Tuesday, 21 May 2019

On The Impact Of Language On Sensations

Henri Bergson is of the view that language gives a fixed form to the fleeting sensations that we experience. Here’s an excerpt from his book Time and Free Will (Chapter 2, “The Idea of Duration”):
Our simple sensations, taken in their natural state, are still more fleeting. Such and such a flavour, such and such a scent, pleased me when I was a child though I dislike them to-day. Yet I still give the same name to the sensation experienced, and I speak as if only my taste had changed, whilst the scent and the flavour have remained the same. Thus I again solidify the sensation; and when its changeableness becomes so obvious that I cannot help recognizing it, I abstract this changeableness to give it a name of its own and solidify it in the shape of a taste. But in reality there are neither identical sensations nor multiple tastes: for sensations and tastes seem to me to be objects as soon as I isolate and name them, and in the human soul there are only processes. What I ought to say is that every sensation is altered by repetition, and that if it does not seem to me to change from day to day, it is because I perceive it through the object which is its cause, through the word which translates it. This influence of language on sensation is deeper than is usually thought. Not only does language make us believe in the unchangeableness of our sensations, but it will sometimes deceive us as to the nature of the sensation felt. Thus, when I partake of a dish that is supposed to be exquisite, the name which it bears, suggestive of the approval given to it, comes between my sensation and my consciousness; I may believe that the flavour pleases me when a slight effort of attention would prove the contrary. In short, the word with well-defined outlines, the rough and ready word, which stores up the stable, common, and consequently impersonal element in the impressions of mankind, overwhelms or at least covers over the delicate and fugitive impressions of our individual consciousness.
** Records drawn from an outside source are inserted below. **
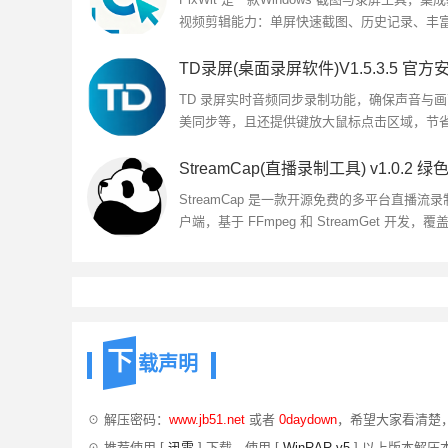
视频剪辑能力：单屏快速截图、历史记录、丰
注、桌面贴图；支持全屏/区域录屏、暂停/恢
制完成提示；内置视频裁剪...
TD 录屏实时音频同步录制功能，确保声音与
美同步等，且还提供键放大鼠标点击区域，节
剪时间，欢迎下载使用...
StreamCap 是一款开源免费的多平台直播流录
户端，基于 FFmpeg 和 StreamGet 开发，覆
40 多个国内外主流直播平台...
下
载声明
☉ 解压密码：
www.jb51.net
或者
0daydown
，希望大家看清楚
☉ 推荐使用 [
迅雷
] 下载，使用 [
WinRAR v5
] 以上版本解压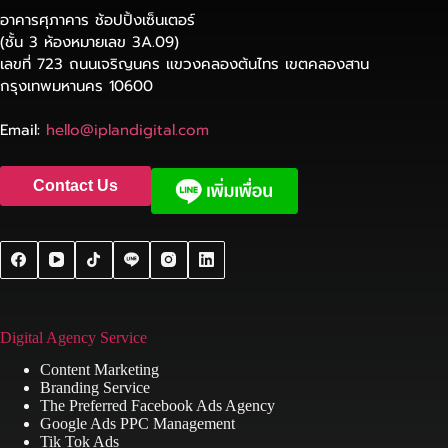
อาคารศุภาคาร ช้อปปิ้งเซ็นเตอร์
(ชั้น 3 ห้องหมายเลข 3A.09)
เลขที่ 723 ถนนเจริญนคร แขวงคลองต้นไทร เขตคลองสาน
กรุงเทพมหานคร 10600
Email:
hello@iplandigital.com
Contact Us
Digital Agency Service
Content Marketing
Branding Service
The Preferred Facebook Ads Agency
Google Ads PPC Management
Tik Tok Ads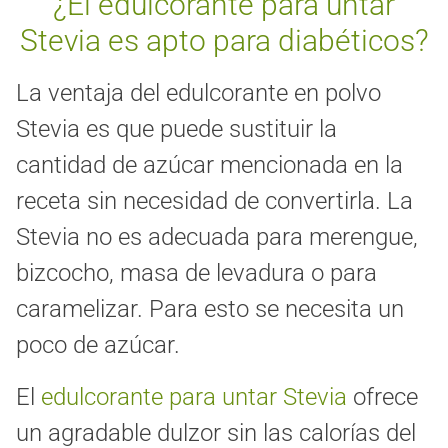
¿El edulcorante para untar
Stevia es apto para diabéticos?
La ventaja del edulcorante en polvo
Stevia es que puede sustituir la
cantidad de azúcar mencionada en la
receta sin necesidad de convertirla. La
Stevia no es adecuada para merengue,
bizcocho, masa de levadura o para
caramelizar. Para esto se necesita un
poco de azúcar.
El
edulcorante para untar Stevia
ofrece
un agradable dulzor sin las calorías del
To maintain the struggle on equal terms, the latter ought to express themselves in precise words; but these words, as soon as they were formed, would turn against the sensation which gave birth to them, and, invented to show that the sensation is unstable, they would impose on it their own stability.
According to Bergson, the language that we use to analyze and describe our feelings leads to a distortion of the same feelings. We discern a certain kind of feelings as violent love or a deep melancholy because our immediate consciousness is overwhelmed by our language.